Aptly, it's no mundane commuter run; instead it climbs and plunges through the dense, uninhabited rainforest in the green southwest of the state.
The West Coast Wilderness Railway is a reincarnation of the working railway which once ran from the remote mining town of Queenstown to the coastal port of Strahan, carrying minerals and passengers out of the wilderness.
Opened in 1897, it was a remarkable feat of engineering, cutting through previously impenetrable country using a type of cog railway known as a rack and pinion system.

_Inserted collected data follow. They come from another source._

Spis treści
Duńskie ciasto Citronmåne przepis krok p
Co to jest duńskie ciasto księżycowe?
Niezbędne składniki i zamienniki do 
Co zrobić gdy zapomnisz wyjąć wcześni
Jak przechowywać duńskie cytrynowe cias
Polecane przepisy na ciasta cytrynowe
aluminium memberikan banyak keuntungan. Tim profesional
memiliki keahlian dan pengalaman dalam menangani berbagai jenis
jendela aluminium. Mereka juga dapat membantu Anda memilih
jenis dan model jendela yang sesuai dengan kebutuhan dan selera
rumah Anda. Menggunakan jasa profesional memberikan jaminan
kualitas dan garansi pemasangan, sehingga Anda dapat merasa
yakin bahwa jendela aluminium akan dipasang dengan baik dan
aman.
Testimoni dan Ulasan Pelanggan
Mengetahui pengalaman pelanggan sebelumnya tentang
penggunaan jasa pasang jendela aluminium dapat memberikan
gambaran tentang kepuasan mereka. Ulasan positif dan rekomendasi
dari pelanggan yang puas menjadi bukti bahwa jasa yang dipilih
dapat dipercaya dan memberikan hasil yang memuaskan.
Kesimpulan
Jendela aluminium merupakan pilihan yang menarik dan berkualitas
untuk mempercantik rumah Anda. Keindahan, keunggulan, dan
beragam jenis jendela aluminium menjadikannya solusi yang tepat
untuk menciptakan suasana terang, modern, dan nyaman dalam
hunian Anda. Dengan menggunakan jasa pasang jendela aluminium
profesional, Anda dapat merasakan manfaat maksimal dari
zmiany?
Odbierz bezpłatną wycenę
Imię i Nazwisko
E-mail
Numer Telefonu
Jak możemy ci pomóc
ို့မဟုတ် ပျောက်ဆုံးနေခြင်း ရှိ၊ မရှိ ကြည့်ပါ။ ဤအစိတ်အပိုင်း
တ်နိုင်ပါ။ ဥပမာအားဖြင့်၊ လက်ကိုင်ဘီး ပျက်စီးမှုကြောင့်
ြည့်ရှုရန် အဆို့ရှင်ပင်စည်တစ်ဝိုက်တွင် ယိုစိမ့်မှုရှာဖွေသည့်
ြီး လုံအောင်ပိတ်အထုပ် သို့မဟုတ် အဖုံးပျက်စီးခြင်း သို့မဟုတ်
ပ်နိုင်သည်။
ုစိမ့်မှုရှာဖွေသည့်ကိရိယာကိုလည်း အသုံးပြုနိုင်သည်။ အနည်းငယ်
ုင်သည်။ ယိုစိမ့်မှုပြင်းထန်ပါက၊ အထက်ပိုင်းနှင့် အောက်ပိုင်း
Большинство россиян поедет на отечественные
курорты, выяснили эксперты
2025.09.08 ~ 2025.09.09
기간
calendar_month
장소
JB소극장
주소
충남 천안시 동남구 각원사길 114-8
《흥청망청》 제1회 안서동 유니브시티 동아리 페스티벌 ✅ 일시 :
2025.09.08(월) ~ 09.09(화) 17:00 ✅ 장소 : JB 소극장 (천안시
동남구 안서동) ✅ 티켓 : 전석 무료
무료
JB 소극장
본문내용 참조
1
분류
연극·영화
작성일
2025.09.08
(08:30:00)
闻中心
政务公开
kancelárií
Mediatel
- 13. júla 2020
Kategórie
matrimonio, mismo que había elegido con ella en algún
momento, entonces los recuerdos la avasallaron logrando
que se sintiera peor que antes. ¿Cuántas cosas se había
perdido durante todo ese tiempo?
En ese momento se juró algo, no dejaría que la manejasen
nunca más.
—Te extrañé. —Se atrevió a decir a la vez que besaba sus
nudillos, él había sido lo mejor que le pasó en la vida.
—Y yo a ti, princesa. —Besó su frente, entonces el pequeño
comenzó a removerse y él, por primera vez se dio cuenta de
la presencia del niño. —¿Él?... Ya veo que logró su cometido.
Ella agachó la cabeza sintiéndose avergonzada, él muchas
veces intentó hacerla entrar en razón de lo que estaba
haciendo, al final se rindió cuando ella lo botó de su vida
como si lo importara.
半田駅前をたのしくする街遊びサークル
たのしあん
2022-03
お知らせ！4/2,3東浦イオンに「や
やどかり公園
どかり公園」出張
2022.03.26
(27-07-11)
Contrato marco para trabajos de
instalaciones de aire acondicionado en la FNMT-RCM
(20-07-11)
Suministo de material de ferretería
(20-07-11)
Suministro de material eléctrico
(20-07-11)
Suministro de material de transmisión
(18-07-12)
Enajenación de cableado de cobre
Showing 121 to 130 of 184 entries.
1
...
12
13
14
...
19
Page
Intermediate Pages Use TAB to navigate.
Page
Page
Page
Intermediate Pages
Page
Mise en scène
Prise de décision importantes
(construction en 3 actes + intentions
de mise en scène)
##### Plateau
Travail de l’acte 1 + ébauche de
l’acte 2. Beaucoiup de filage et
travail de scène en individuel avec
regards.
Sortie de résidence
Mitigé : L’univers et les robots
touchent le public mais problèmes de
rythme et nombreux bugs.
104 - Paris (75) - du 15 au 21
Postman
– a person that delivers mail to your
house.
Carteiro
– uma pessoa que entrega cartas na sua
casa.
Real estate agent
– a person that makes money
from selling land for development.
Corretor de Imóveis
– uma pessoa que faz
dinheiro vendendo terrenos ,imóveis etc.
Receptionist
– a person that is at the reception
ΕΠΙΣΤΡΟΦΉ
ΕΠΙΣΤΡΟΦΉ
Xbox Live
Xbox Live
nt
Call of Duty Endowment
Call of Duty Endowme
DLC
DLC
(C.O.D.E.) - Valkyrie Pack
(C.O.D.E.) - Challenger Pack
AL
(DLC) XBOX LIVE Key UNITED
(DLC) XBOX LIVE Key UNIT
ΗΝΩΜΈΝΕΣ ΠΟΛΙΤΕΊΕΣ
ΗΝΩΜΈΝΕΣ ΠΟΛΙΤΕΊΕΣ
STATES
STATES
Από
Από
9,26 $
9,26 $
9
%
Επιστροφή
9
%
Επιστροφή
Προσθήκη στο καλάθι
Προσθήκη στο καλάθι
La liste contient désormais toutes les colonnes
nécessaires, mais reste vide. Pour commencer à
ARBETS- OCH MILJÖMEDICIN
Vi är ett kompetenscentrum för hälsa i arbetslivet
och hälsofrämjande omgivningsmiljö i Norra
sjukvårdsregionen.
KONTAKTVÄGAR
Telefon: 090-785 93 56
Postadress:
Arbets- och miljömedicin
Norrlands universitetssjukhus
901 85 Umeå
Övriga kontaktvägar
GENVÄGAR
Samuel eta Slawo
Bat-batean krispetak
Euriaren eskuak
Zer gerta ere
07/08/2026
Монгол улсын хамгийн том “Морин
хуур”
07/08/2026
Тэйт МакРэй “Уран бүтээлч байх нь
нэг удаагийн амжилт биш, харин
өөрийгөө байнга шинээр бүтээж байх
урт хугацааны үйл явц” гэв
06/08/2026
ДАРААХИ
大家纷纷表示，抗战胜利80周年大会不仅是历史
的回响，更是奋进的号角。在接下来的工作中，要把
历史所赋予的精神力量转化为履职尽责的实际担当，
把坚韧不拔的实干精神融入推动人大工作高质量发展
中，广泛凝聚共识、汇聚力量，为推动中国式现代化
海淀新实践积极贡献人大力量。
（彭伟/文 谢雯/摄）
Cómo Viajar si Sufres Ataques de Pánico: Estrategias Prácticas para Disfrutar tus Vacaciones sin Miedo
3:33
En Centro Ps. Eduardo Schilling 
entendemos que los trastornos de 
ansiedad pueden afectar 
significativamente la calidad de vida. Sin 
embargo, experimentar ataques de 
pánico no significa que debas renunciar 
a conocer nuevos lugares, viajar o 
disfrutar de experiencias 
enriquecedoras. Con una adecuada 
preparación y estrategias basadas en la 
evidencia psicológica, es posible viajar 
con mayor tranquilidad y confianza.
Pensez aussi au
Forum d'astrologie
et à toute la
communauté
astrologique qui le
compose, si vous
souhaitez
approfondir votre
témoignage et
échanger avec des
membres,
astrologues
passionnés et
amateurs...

The railway closed in 1963, with its track and numerous bridges slowly being conquered by the greenery and the fast-flowing King River. However, in another remarkable feat, it was reconstructed about a decade ago, reopening in 2002 as a tourist route.
But that's enough background from me; have a look over my shoulder as I show you some pics of my journey...
1. Queenstown Station; or really a replica of the original station, which suffered various misfortunes since it was closed in the 1960s (including being used as a supermarket).
2. A beautiful carriage interior, with lots of smooth timber and a central skylight.
3. The train at Lynchford Station, where we paused to have a go at gold panning.
4. Eureka! I struck luck with this tiny pellet of gold among the gravel and silt.
5. Up front in the premium carriage, the mood is upbeat...
6. The train at Rinadeena Saddle Station. Just beyond this bridge is an evocative little clearing, just grass where a small community once lived.
7. There are some spectacular views of the King River in the last half of the journey toward the coast.
8. This pic taken at Dubbil Barril Station (don't ask) reveals the cog track that helps the train up and down steep inclines.
9. One of the railway's 40 bridges seen from below, on the forest walk from Dubbil Barril.
10. And finally, a massive fungus growing on the side of a tree in the forest - a sign of just how damn wet it is here!
It's a great railway trip; relatively expensive, but with a surprising amount to see and do. The commentary is top-notch too. And like me, you can now while away hours wondering how the hell Dubbil Barril got that weird name...
Disclosure time... on this trip I was hosted by Tourism Tasmania.